The usual question was ‘Are you now, or have you ever been, a member of the Communist Party?’ If the answer was yes, there were repercussions for the man’s career, severe ones if he still was a communist. If the ‘no’ answer was true, usually there were no consequences, though some overzealous employers still sacked people simply because they had been suspected of treason. For example, Robert Oppenheimer lost his security clearance, and his job on the nuclear project, on the mere suspicion of being a security risk. Yet subsequently uncovered facts have turned the suspicion into a certainty.

If the ‘no’ answer given under oath was a lie, law enforcement got into the act and the liar would be indicted for perjury. No one was shot, tortured or sent off to a concentration camp, though some of those questioned by McCarthy were in due course convicted of espionage.

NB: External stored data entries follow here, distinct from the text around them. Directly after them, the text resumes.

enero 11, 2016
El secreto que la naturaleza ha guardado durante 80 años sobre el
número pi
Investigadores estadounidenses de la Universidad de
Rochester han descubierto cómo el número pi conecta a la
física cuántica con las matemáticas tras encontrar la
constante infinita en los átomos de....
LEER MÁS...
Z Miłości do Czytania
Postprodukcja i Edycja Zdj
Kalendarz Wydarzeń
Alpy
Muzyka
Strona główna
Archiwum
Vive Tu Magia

The underlying assumption was that membership in, or warm sympathy for, the Communist Party ipso facto constituted subversion, and it was this assumption for which lefties still hate McCarthy. If at the time they screamed that good people were being unjustly accused of being communists, eventually they changed their tune. They now claim that there was nothing wrong with being a communist – it was merely an innocent indiscretion that had nothing to do with subversion. In other words, McCarthy unjustly accused good communists of being communists.

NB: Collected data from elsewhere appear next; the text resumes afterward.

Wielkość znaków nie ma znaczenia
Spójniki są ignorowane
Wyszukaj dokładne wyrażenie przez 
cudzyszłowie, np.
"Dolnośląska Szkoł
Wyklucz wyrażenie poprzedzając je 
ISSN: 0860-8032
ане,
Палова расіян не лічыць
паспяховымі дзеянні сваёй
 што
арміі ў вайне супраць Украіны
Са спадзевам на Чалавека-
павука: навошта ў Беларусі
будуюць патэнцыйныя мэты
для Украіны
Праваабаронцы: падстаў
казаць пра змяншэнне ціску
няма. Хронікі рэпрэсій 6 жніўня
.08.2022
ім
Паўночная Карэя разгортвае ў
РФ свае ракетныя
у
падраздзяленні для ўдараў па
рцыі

The novelist Mary McCarthy famously said about Lillian Hellman, one of the accused, that every word she ever wrote, including ‘and’ and ‘but’, was a lie. The same applies to the claims still made by Hellman’s spiritual descendents. The Communist Party, USA, was disloyal to America and staunchly loyal to the USSR, its inspiration and paymaster. Many of its members were fulltime spies; all were agents of influence.

The entire party hierarchy were in Beria’s employ, and had been Cheka (or Comintern – a distinction without a difference) agents long before Beria left his native Georgia. For example, Earl Browder, one of the party’s founders, went by the Cheka codename Kormchiy (Helmsman), and his subversive activities were recently brought to light by the publication of The Mitrokhin Archives. (As an aside, Browder’s grandson ingratiated himself to the post-perestroika KGB government and was allowed to fish billions out of the troubled waters of Russian finance.)

Any country not bent on self-destruction had a duty to keep such people out of positions of influence, be that in government, press or show business. After all, American communists dedicated their lives to installing in America the same regime that made Beria possible in Russia. McCarthy certainly saw stopping this as his personal duty, and he has since been amply vindicated.

His speech was made three years before the atomic espionage ring was blown, and the Rosenbergs got the chair. The geopolitical damage of their activities was incalculable, for Stalin got the bomb several years earlier than he would have done otherwise.

Among other things, that enabled the Soviets to protect the budding regime of Mao’s butchers in China. It was by paralysing the will to resist the communist takeover of China that American communists did perhaps the greatest damage to the world. The subversive propaganda activities of Owen Lattimore (later Castro’s and Allende’s friend) and his Institute of Pacific Relations, one of many Soviet front organisations, have since been proven, but it was McCarthy who first made them public.

Joseph McCarthy was a crude and simple man who saw the world in largely binary terms. Some of his methods were ill-advised, and he relied too much on sensationalism and headline-making clamour. One suspects he would not have made an A-list guest at a Hampstead party. In any case, his drink was not Bollinger but a slug of bourbon. Too many slugs actually, which eventually killed him.

Not a nice chap any way you look at him, and his excessive ardour probably did as much harm as good to the cause of anti-communism. But the cause was just, and, though rather disagreeable, McCarthy certainly was not evil.

Mentioning him in the same breath as Beria and Goebbels betokens ignorance, moral relativism and general laziness of mind. AA Gill really ought to redirect his attention to fashionable eateries. He is good at that sort of thing.